When Sven and I first decided that I would move back to Germany with him, most of my thoughts on the topic were super idealistic. But reality set in quickly after I began thinking about the details.
The process of deciding to quit my job, part with 80% of my belongings, say goodbye to my family and friends, and basically uproot my entire life was challenging by itself. Actually doing all of those things wasn’t easy either.
But with a lot of planning, embracing a jam-packed schedule, and coping with a little bit of stress, I managed to get myself to the other side of the ocean without having a nervous breakdown. Now that I’ve arrived, I’ve realized that getting to Germany was really only the first leg of the journey. Moving is one thing, but settling into a new country comes with its own set of challenges. In general, things have gone really well for us. But as with any major life event, there have been a few unforeseen woes amidst the exhilaration of change.
It’s been almost a month since I arrived on a one-way ticket. Things have been coming together quickly I feel. I’ve become a registered resident of Hamburg (a “Hamburger”) and have received my Meldebestätigung (a very important document you’ll need if you ever move to Germany ). I’ve also been assigned a tax identification number, registered for a bank account (with N26), setup a German phone number (and finally got it working!), signed up for German language classes (with the Deutsch Akademie), joined a sports club, and received the huge shipment of all my belongings (handled by UPakWeShip).
Considering that we had the Holiday Season and a trip to Greece sandwiched between my arrival and now, I think it has been a relatively smooth transition.
Yesterday, I picked up a bike – my new primary means of transportation. In two months from now, I’ll (hopefully) be granted my freelance visa. And half a year after intensive studying, I’ll (hopefully) be semi-fluent in German. At least these are the things that I expect will happen. But as I’ve discovered, there are bound to be several unexpected aspects. So today, I thought I would share a few that I’ve already encountered since my move.
Three Things I’ve Learned Since Moving To A New Country
When I first sat down to write this post, the original title was “Three Things I’ve Learned Since Moving To Germany“. After going through my list however, I feel like these things are applicable regardless of where you move. Especially if it’s a transoceanic move.
– 1 –
Daily tasks require more capacity.
When you move to a new country, everything is a little bit different.
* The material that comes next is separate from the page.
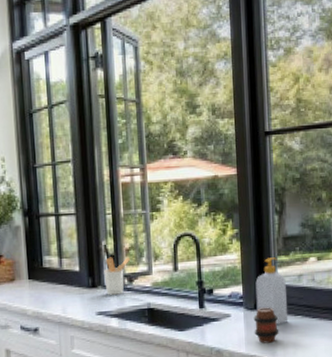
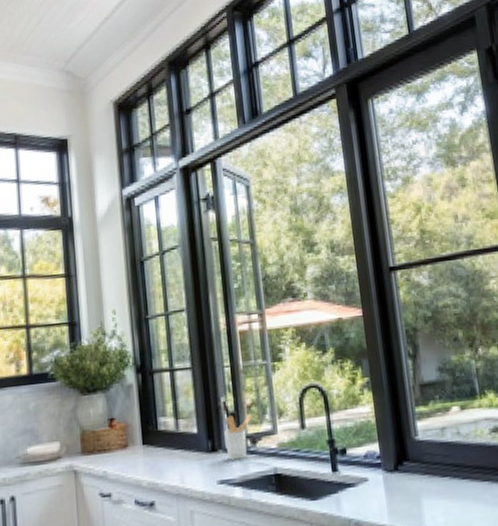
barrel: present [253,307,279,343] -> none [394,468,426,512]
soap bottle: present [255,257,288,326] -> none [393,408,435,490]

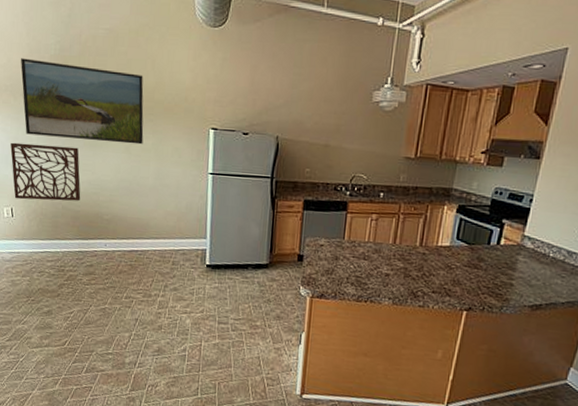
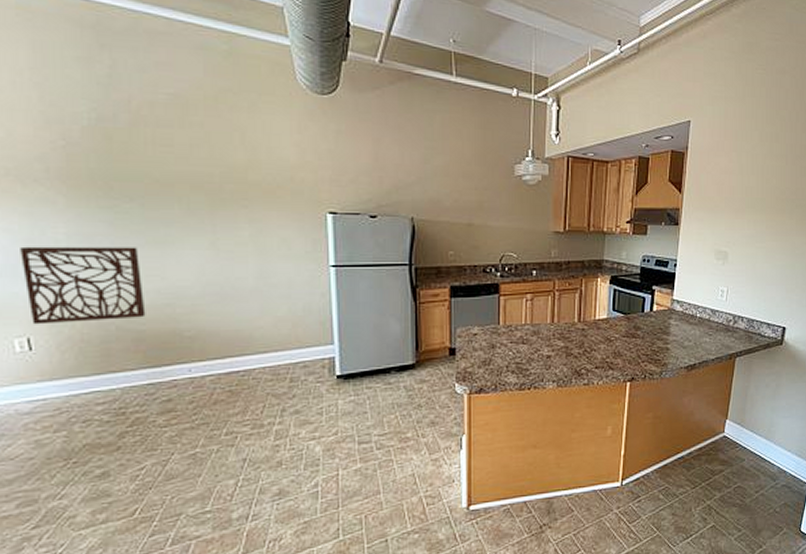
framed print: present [21,58,144,145] -> none [31,130,236,237]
Things that would normally be second-nature require more of your mental capacity. As you adjust to new norms, daily tasks such as paying the cashier, checking the temperature outside, ordering a coffee, and even walking down the sideway (and remembering not to stand in the bike lane) demand a little bit more from your brain then normal. Everyday is a continuous learning experience and acclimating takes time.
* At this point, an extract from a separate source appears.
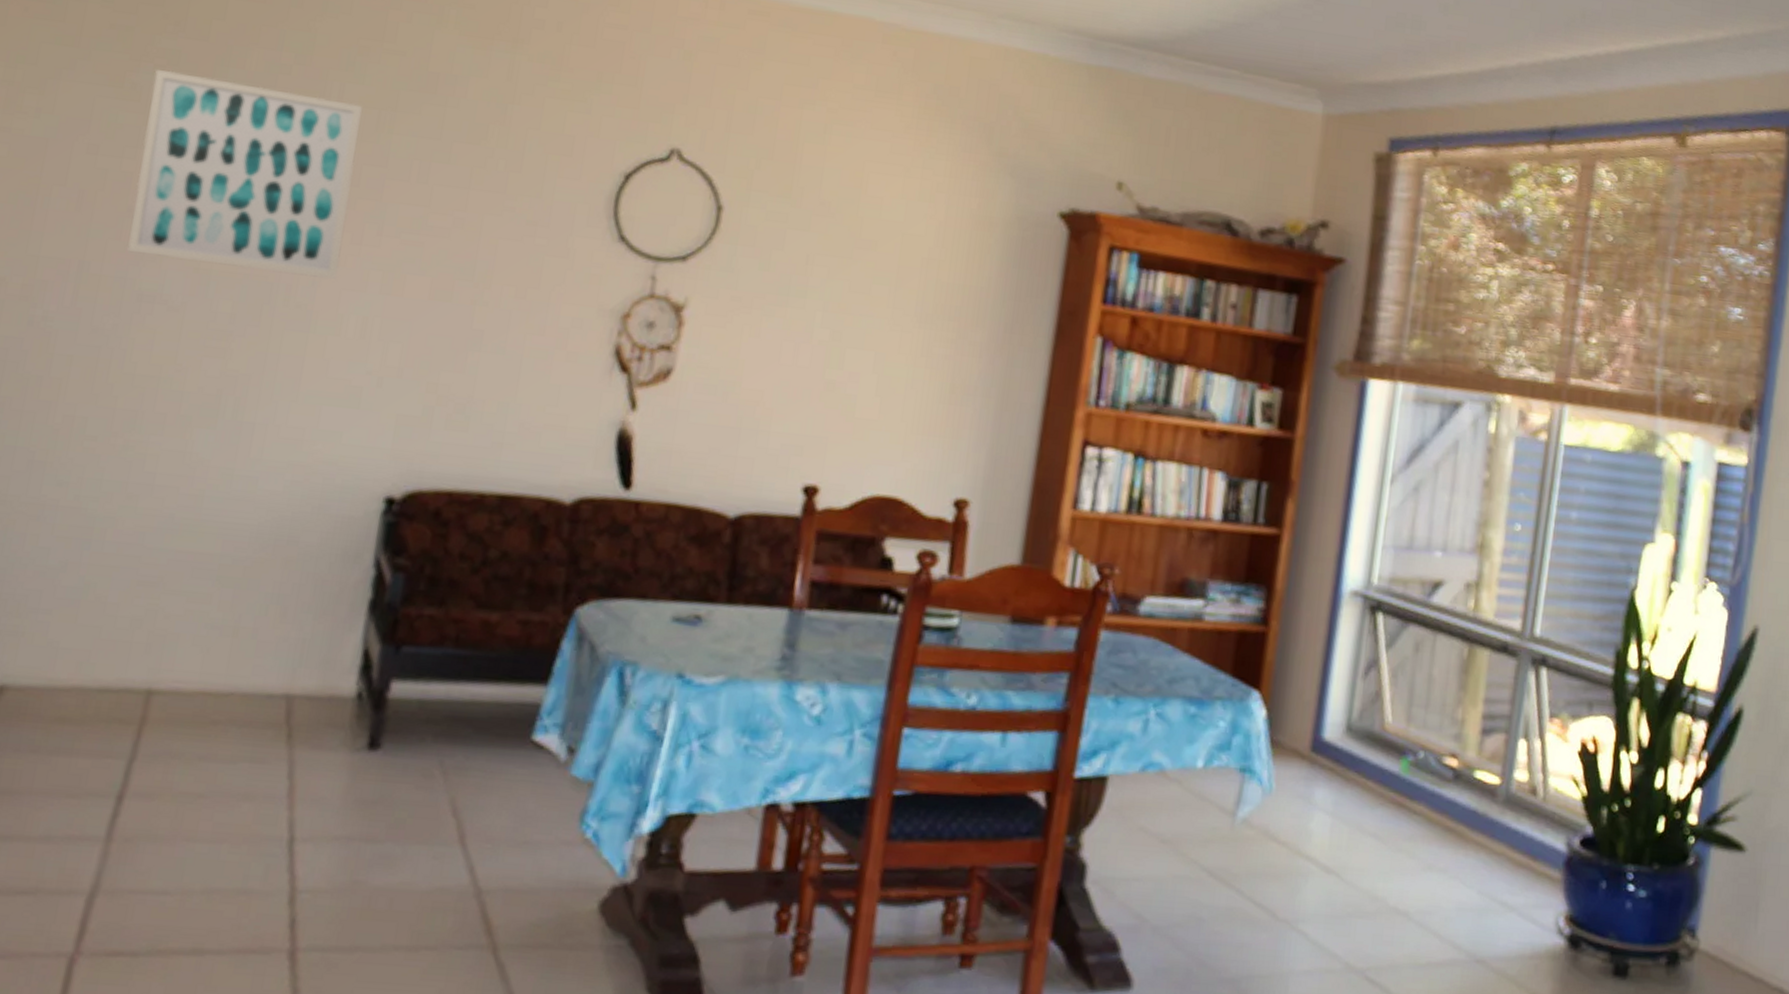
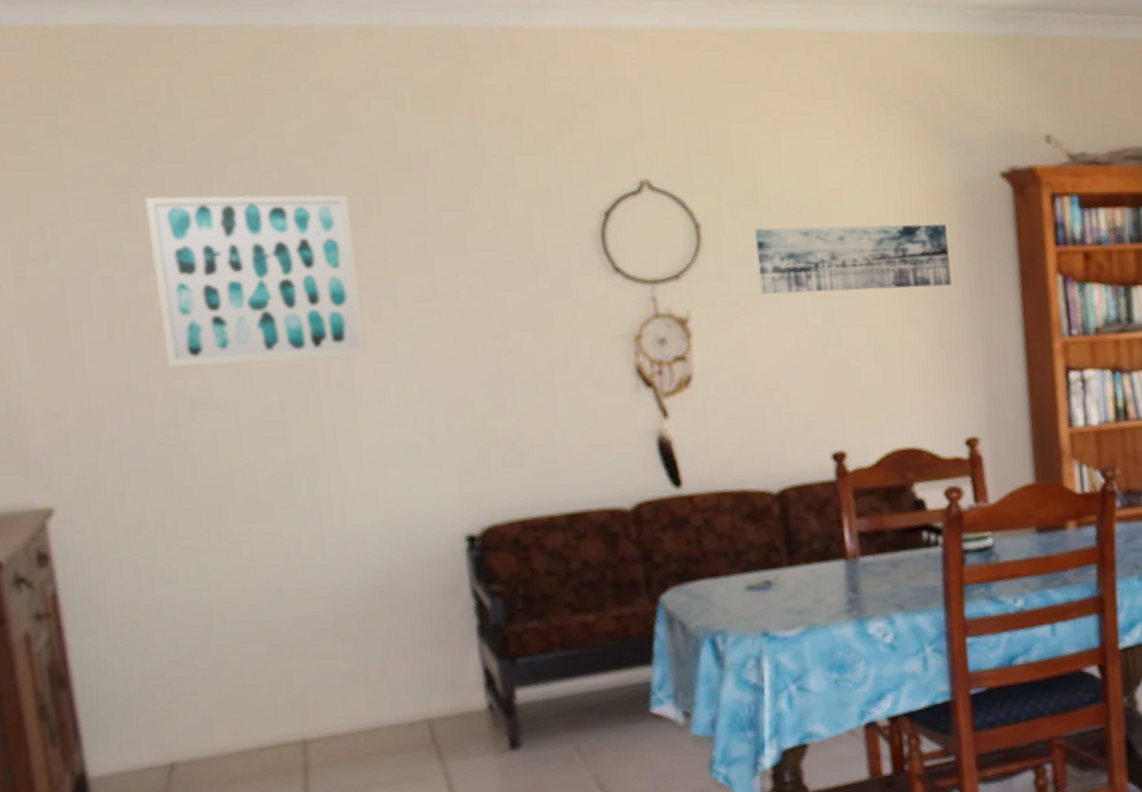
wall art: none [769,222,988,325] -> present [754,224,952,294]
Simple tasks can be super draining at first. You might need to adjust your self-expectation levels in the beginning until you get the hang of everyday stuff. You might reach your daily limit a lot early than you’re used to. This is ok and this is normal. Give yourself more time, try to get some extra rest, and don’t be too hard on yourself.
– 2 –
Not speaking the language is very difficult.
Moving to a new country and not understanding the language is overwhelming, exhausting, and isolating. It’s easy to feel alone, even in a room full of people, when you can’t understand the conversation. It’s frustrating to not be able to express your needs. It’s embarrassing to always have to ask, “Is English ok?” when you’re out running errands and need some assistance. It’s fatiguing to be the only non-German speaker in a group of people who are all speaking English simply for your sake.
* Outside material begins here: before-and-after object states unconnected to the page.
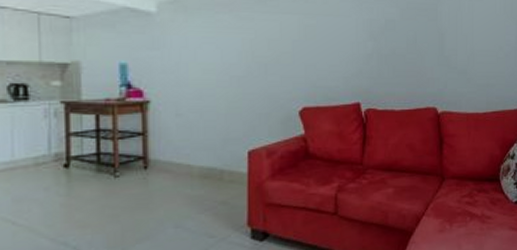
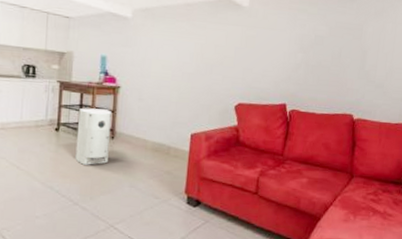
air purifier: none [95,132,142,208] -> present [75,108,111,165]

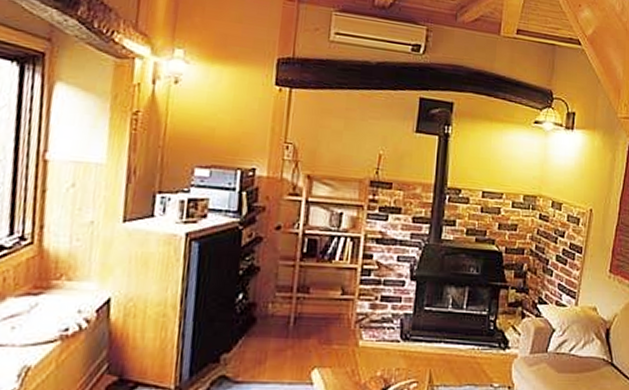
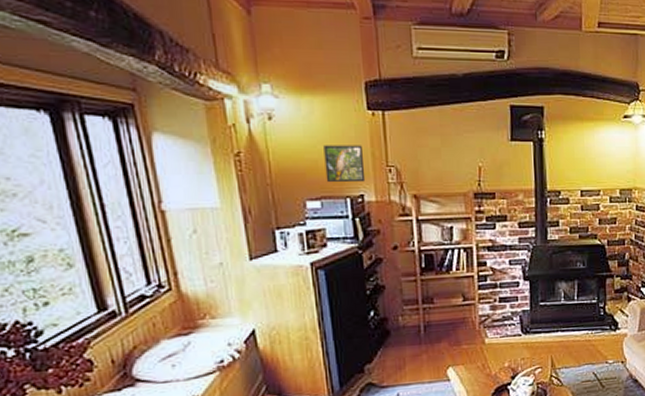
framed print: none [220,114,263,156] -> present [323,145,366,183]

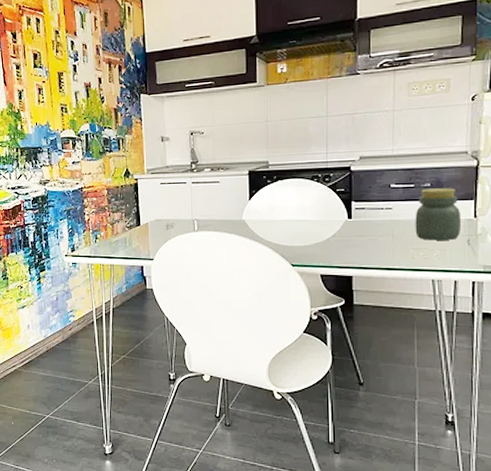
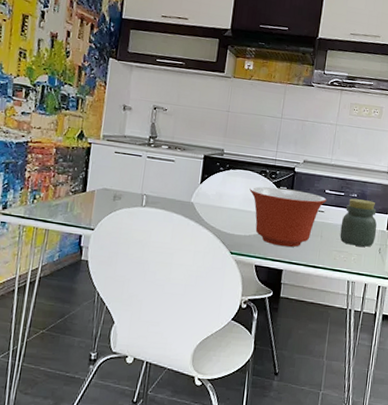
mixing bowl: none [302,190,393,252] -> present [249,186,327,247]

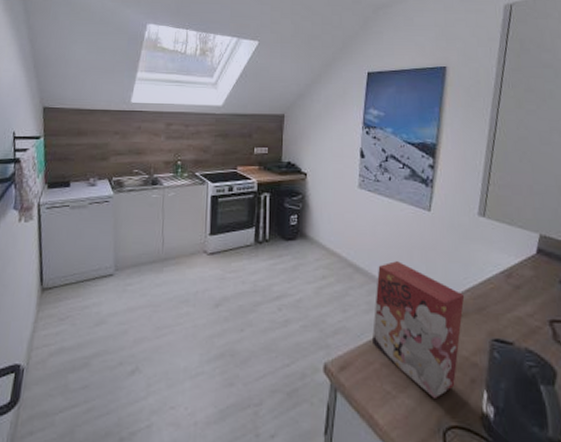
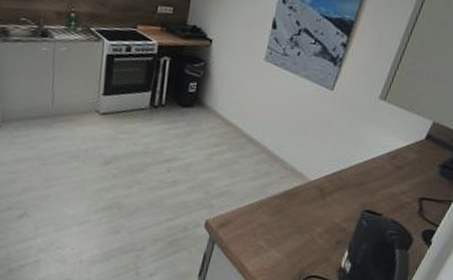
cereal box: present [372,261,465,398] -> none [254,135,348,254]

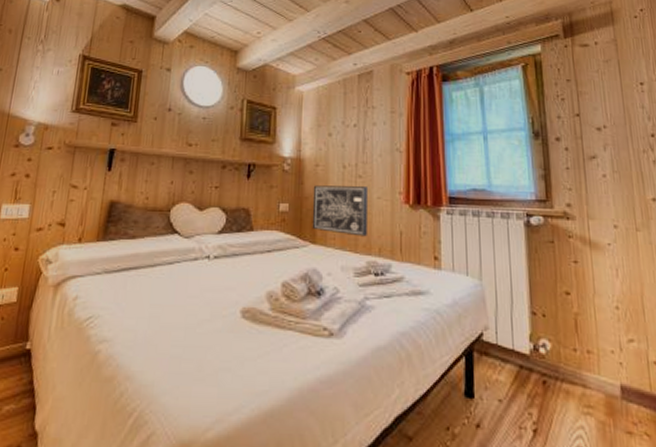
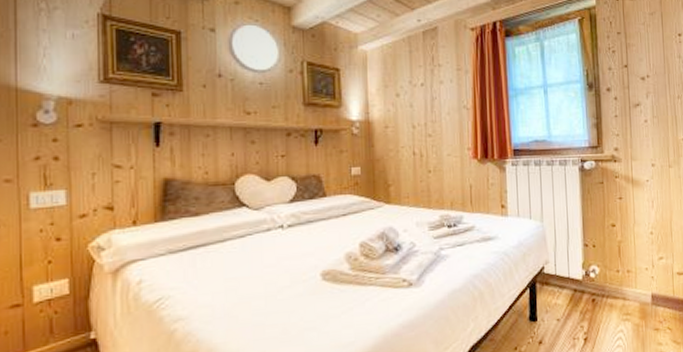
wall art: present [312,185,369,237] -> none [384,145,440,193]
Existing in a world where everyone around you adjusts to make up for your inability is emotionally overwhelming. On one hand, you’re filled with feelings of appreciation and relief (I’m thankful everyday that Sven comes from a country where most of the people speak my native language). On the other hand, it’s hard to not feel bad about yourself. You feel needy, you feel incompetent, you feel like an outsider – no matter how nice and accommodating people are. It’s a hard situation to navigate through. But remember, you’re not the first person to be in this situation. With time and a lot of practice, words and understanding will come to you. (I remind myself this ten times a day!)
– 3 –
A new environment can make you feel like a new person.
Or maybe you just discover more about who you really are when your environment changes. Everyday is a opportunity to learn something entirely new about yourself. You become more aware of your needs and your limits when everything you’ve grown accustom is suddenly different. Some discoveries can be surprisingly positive; others can be shockingly negative.
You learn about your ability to cope with stress when you step out of your comfort zone. You discover a new appreciation for things which you might have taken for granted when they are no longer present in your life. In the same way, you develop a value for the newly discovered aspects of life you weren’t aware of until now. It feels a little bit like growing up again. What’s even more exciting is that you have an opportunity to leave your negative attributes behind. You become a new person by default as a response to the change, and you have a chance to reimagine the type of person you want to become. Everyday there’s something new to discover, and you yourself are no exception.
As Sven and I navigate through this new season of life together, I hope to continue sharing some of the personal details. I myself have gained so much value and insight from other individuals who have shared their similar journeys of an international move on the internet. As a blogger, I also want to contribute my experience in hopes that I can pass on some helpful insight or tips on the matter.